A personal story about the woman who taught me to love food — and how lasagna, crepes, and a secret pan of bacon changed the way I cook forever.

Jun 12, 2025

The Woman Who Taught Me to Love Food

A Tribute to Linski
I didn’t grow up in a house where the food was great. It was fine. It filled you up. But it wasn’t a source of joy. It wasn’t an art form. It wasn’t a language of love.
I don’t think my mom enjoyed cooking. It just wasn’t a joy for her. Dinner got made because it had to be, not because anyone loved the process. My dad would cook on the weekends — steak, meatloaf, and chicken cutlets — which always felt like a treat. His “secret” sauce? A1.
And that was the extent of it. I didn’t know food could be anything more than that.
And then, one day, I walked into Linski’s kitchen. And everything changed.
Linski wasn’t my mom — but I mistakenly called her “Mom” once, which tells you a lot. She was my best friend Ameer’s mom. We spent endless hours at their house in Poughquag, New York — a mansion on a horse farm, a world away from my modest childhood home. The house was beautiful, sprawling. But it was the kitchen that truly blew my mind.
It was massive — a chef’s dream. The kind of kitchen where something was always simmering, roasting, baking. And the smells... beef stew on a cold afternoon. Thin-crust pizza coming out of the oven. Lasagna bubbling over with cheese and sauce. And on ski trip mornings, crepes with lemon and sugar, hot off the pan. You didn’t just smell that food — you bathed in its aroma of love and care.
She also had her little kitchen secrets. Her husband, Ameer’s dad, was Muslim — so when he was out of the house, Linski would quietly cook bacon for us. It was our little food secret. She’d wink and say, “Shh... just for my little friends.” And there we were, eating crisp strips of bacon in this big, beautiful kitchen, feeling like we were in on some wonderful, forbidden magic.
She would greet us — me, Ameer, and whoever else was tagging along — with a big smile and her signature greeting in her warm Eastern European accent:
“Hello, my little friends!”
And we were. We were her little friends, running through her house, piling around her table, stuffing ourselves with the kind of food that made you feel loved in a way I hadn’t known before.
We also used to jam music at her house. Ameer on bass, me doing my best Ginger Baker on the drums, and our buddy Matt Kelly on guitar. The three of us banging away playing “White Room” and “Smells Like Teen Spirit” in the spare room — and that was the origin of our high school band, the Soul Bugs. The house always felt alive, filled with music, food, friends, and a kind of warmth that’s hard to describe but impossible to forget.

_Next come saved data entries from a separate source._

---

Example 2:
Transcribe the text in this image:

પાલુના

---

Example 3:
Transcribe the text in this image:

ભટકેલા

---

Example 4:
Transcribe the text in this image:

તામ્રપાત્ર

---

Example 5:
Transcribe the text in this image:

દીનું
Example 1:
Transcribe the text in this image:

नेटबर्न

The first time I tasted her cooking, it was a revelation. Food could taste like this! Not just fuel, not just something to get through — but something that made time stop and life feel full.
For a kid whose own mom wasn’t much of a cook, this was a whole new world. I had found a new part of myself, and a new connection to how I related to the world. I started lingering in that big kitchen. Watching. Smelling. Learning — even if I didn’t know it yet.

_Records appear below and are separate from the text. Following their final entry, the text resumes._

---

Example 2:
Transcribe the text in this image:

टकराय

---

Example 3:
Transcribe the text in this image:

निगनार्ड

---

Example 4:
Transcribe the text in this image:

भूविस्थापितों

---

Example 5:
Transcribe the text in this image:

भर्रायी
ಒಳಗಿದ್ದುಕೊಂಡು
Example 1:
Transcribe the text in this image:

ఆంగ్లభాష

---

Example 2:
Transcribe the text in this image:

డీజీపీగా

I think that was the day I fell in love with cooking. Not the act of it, but what it could do. The effect it had on me and on others. The world it opened up. The feeling that care could be expressed through flavor. How it could create connection. How it could make people feel at home. How it could become a way of saying I love you without saying a word.

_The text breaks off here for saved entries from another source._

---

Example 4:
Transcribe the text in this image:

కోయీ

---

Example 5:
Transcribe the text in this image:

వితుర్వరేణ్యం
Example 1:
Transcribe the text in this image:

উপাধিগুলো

Now, decades later, I cook for my own family. I write about food. I experiment with beans and bowls and sauces and stews. A lot of the spirit that started in Linski’s kitchen still guides how I cook today — you can see it in simple rituals like this one: Flavor Bomb Cook-Ahead List.
And every time I pull a hot dish out of the oven or plate a meal with care, some little part of me is back in that kitchen in Poughquag — one of Linski’s little friends, soaking it all in.
So here’s to Linski. To the woman who taught me that food can be love. And to the lasagna, the pizza, the lemon-sugar crepes — and the joy that still lives on in every meal I make.

For Ameer, and in memory of your mom. Thank you for sharing her with the rest of us.
“Know what’s enough. Build what matters.”